Hermès Karel, bonjour. Contrairement à ce que l’on pourrait croire en raison de votre patronyme, vous n’êtes pas tchèque, mais français. Vous êtes chanteur de jazz, auteur et compositeur. Vous vivez à Prague, ville de jazz également. Rappelez-nous en guise d’introduction ce qui vous a amené dans la capitale tchèque.

Hermès Karel,  photo: Ondřej Tomšů

« C’est vrai que mon statut est complexe. Je suis effectivement chanteur de jazz, des standards de jazz. Je revisite les grands standards de jazz de l’époque comme Frank Sinatra, Nina Simone, Ray Charles. D’ailleurs je me produis au Reduta Jazz Club qui est le club de jazz numéro 1 ici à Prague. J’ai au départ une amie qui est tchèque, que j’ai connue à Paris et qui insiste depuis des années pour que je puisse venir à Prague. Elle était persuadée que ça allait me plaire et m’enthousiasmer du point de vue artistique. J’ai fini par me décider cinq ans plus tard. En arrivant à l’aéroport j’ai senti quelque chose de particulier. Ce n’est pas anodin pour moi qui suis quelqu’un de très intuitif. J’ai pas mal voyagé mais je n’ai jamais ressenti ce que j’ai ressenti à Prague. J’ai donc fait quelques allers-retours pendant un an. Je venais régulièrement me produire avec différents artistes et puis, je me suis décidé après un concert avec un big band. Ça a été le déclic. J’ai vraiment eu le sentiment d’être accueilli par Prague. »
════════════════
- _CONSIGNE A_: Recopiez à l'identique les lignes des entrées, en partant de celle qui contient "scientific name: Bixa orellana" et en vous arrêtant après celle qui contient "collection date: 2015-07-10".
- _CONSIGNE B_: Écrivez la suite de l'entretien avec Hermès Karel, juste après sa dernière phrase.
Le texte et les entrées n'ont aucun lien entre eux.

- _ENTRÉES BRUTES_:
════════════════
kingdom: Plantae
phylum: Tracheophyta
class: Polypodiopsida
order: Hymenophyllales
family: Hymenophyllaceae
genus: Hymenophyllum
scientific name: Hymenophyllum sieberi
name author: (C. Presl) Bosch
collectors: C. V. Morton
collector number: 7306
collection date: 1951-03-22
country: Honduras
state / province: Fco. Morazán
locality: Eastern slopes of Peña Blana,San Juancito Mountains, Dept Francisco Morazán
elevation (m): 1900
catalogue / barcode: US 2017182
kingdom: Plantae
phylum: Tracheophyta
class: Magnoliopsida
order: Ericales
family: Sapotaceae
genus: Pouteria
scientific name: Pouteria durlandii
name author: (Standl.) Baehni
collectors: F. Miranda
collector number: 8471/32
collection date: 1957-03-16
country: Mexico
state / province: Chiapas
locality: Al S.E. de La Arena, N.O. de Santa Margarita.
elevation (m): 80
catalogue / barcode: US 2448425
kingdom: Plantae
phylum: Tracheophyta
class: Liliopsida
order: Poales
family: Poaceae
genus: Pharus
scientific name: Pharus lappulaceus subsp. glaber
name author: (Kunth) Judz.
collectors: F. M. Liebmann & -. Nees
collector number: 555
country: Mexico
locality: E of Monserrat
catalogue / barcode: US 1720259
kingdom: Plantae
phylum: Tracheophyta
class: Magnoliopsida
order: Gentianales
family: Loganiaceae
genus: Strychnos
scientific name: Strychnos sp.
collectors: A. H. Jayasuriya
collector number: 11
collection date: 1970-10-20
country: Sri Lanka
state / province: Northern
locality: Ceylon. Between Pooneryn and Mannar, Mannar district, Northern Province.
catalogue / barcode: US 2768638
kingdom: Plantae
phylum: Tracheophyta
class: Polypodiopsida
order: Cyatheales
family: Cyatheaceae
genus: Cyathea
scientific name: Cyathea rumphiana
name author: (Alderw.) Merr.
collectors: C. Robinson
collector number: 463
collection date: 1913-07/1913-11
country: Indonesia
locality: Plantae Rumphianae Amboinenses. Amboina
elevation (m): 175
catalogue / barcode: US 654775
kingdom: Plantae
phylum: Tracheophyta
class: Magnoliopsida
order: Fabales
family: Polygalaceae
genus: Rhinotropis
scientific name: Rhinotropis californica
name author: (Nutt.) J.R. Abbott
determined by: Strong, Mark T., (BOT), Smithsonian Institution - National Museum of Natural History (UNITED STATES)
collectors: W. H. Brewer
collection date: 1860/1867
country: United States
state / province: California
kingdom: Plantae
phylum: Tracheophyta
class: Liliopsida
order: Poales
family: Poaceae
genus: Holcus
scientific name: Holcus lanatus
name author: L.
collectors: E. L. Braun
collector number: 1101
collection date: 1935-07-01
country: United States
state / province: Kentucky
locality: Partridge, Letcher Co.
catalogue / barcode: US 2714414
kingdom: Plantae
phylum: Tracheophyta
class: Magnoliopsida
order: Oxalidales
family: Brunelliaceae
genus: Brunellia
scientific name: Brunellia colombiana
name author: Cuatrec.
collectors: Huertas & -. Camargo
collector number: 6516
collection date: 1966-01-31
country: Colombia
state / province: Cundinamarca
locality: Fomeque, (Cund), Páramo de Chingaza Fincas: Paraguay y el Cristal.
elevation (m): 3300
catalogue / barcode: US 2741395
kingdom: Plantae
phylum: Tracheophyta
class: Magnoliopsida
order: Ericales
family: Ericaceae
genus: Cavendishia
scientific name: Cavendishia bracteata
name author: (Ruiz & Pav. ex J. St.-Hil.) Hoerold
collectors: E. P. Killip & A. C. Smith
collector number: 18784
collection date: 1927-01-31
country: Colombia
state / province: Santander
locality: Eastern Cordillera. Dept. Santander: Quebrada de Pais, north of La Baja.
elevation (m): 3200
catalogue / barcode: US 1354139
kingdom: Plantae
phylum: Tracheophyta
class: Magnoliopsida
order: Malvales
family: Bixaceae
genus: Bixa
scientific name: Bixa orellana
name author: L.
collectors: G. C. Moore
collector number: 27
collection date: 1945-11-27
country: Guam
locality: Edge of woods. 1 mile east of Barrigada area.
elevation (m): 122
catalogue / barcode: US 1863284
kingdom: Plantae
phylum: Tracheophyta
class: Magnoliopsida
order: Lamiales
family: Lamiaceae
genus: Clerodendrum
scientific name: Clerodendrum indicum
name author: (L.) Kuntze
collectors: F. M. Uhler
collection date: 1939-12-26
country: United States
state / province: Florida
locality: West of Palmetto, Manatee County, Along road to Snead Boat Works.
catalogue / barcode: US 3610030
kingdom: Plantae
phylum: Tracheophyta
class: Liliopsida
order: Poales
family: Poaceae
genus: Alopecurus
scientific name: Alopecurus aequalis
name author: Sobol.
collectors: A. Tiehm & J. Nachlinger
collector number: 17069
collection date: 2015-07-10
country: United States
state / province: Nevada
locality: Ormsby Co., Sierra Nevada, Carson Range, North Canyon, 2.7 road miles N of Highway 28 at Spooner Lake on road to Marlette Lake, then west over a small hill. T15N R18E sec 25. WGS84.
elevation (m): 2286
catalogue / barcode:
════════════════
- _RÉPONSE A_:
scientific name: Bixa orellana
name author: L.
collectors: G. C. Moore
collector number: 27
collection date: 1945-11-27
country: Guam
locality: Edge of woods. 1 mile east of Barrigada area.
elevation (m): 122
catalogue / barcode: US 1863284
kingdom: Plantae
phylum: Tracheophyta
class: Magnoliopsida
order: Lamiales
family: Lamiaceae
genus: Clerodendrum
scientific name: Clerodendrum indicum
name author: (L.) Kuntze
collectors: F. M. Uhler
collection date: 1939-12-26
country: United States
state / province: Florida
locality: West of Palmetto, Manatee County, Along road to Snead Boat Works.
catalogue / barcode: US 3610030
kingdom: Plantae
phylum: Tracheophyta
class: Liliopsida
order: Poales
family: Poaceae
genus: Alopecurus
scientific name: Alopecurus aequalis
name author: Sobol.
collectors: A. Tiehm & J. Nachlinger
collector number: 17069
collection date: 2015-07-10

- _RÉPONSE B_:
En quelques mots, parlez-nous de votre parcours avant cela. Tout le monde arrive avec un bagage. Quel est votre bagage artistique en France ?

Hermès Karel,  photo: Archives d'Hermès Karel
« Je ne sais pas situer exactement au niveau artistique quand j’ai commencé puisque ma mère m’a dit il y a quelques années qu’avant de parler et de marcher, je chantais. Donc difficile de dire quand ça a vraiment commencé. Pour faire une rétrospective rapide, à 8 ans je faisais ma première composition. A 9 ans, j’ai fait ma première scène, en Bretagne, là où j’habitais. Il y a eu une longue coupure pour des raisons diverses et variées. J’ai repris la musique de façon publique aux alentours de 28 ans. Je me suis trouvé de vraies raisons d’écrire et de composer. Quand je dis ‘vraies’, c’est que mes amis, mon entourage, avaient des réponses à apporter à leur vie. Comme je suis quelqu’un qui est très à l’écoute des gens, j’ai pensé qu’avec les chansons et les textes, ça allait, de façon large, donner quelques réponses, même si c’était sur quelques phrases et mélodies. La musique est un langage à lui tout seul, tellement plus simple et accessible à tous… Il n’y a pas besoin de chercher des mots, c’est un état d’être qu’on transmet à travers ces mélodies. »

Prague est connue pour ses clubs de jazz, dont l’un de ses plus réputés est le Reduta. C’est un club où vous vous produisez également. Ce n’est pas rien pour un nouvel arrivant !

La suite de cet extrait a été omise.